Most of the observed increase in global average temperatures
since the mid-20th century is very likely due to the
observed increase in anthropogenic GHG concentrations.8
This is an advance since the TAR’s conclusion that “most
of the observed warming over the last 50 years is likely to
have been due to the increase in GHG concentrations” (Figure
2.5). {WGI 9.4, SPM}
The observed widespread warming of the atmosphere and ocean,
together with ice mass loss, support the conclusion that it is extremely
unlikely that global climate change of the past 50 years can
be explained without external forcing and very likely that it is not
due to known natural causes alone.

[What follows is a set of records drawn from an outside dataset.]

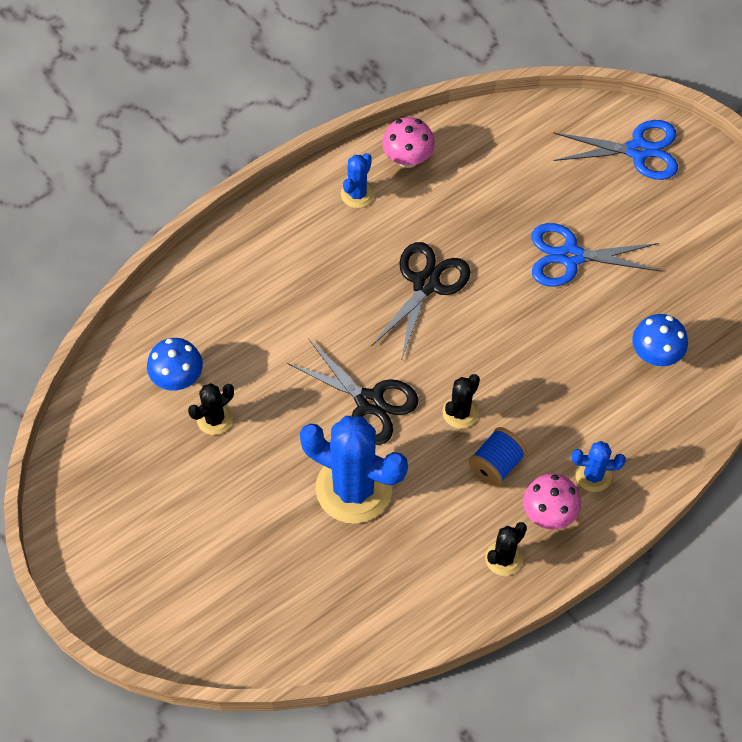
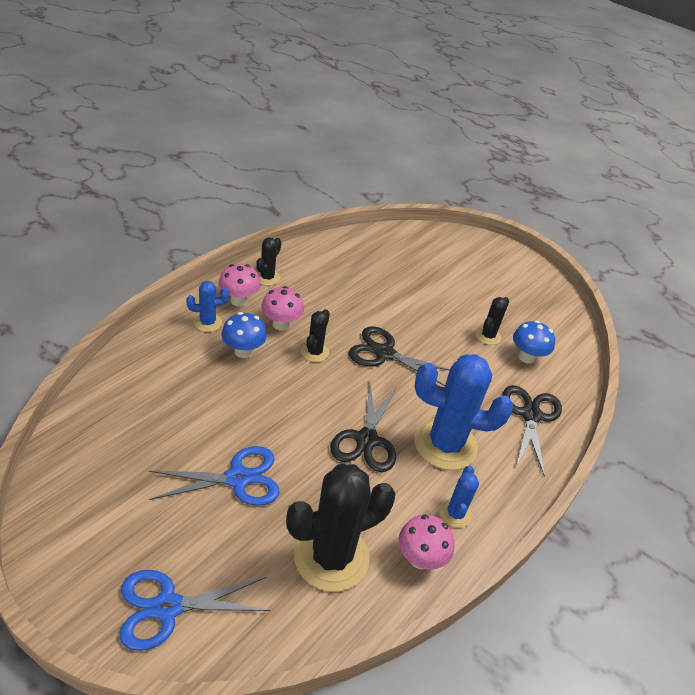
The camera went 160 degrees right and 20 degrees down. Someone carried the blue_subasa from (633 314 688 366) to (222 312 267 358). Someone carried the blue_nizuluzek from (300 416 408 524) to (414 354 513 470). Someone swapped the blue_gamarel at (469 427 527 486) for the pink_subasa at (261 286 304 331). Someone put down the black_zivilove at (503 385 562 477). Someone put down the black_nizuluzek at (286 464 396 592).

During this period, the sum of
solar and volcanic forcings would likely have produced cooling,
not warming. Warming of the climate system has been detected in
changes in surface and atmospheric temperatures and in temperatures
of the upper several hundred metres of the ocean. The observed
pattern of tropospheric warming and stratospheric cooling
is very likely due to the combined influences of GHG increases and
stratospheric ozone depletion. It is likely that increases in GHG
concentrations alone would have caused more warming than observed
because volcanic and anthropogenic aerosols have offset
some warming that would otherwise have taken place. {WGI 2.9, 3.2,
3.4, 4.8, 5.2, 7.5, 9.4, 9.5, 9.7, TS.4.1, SPM}
It is likely that there has been significant anthropogenic
warming over the past 50 years averaged over each continent
(except Antarctica) (Figure 2.5). {WGI 3.2, 9.4, SPM}
The observed patterns of warming, including greater warming
over land than over the ocean, and their changes over time, are
simulated only by models that include anthropogenic forcing. No
coupled global climate model that has used natural forcing only
has reproduced the continental mean warming trends in individual
continents (except Antarctica) over the second half of the 20th century.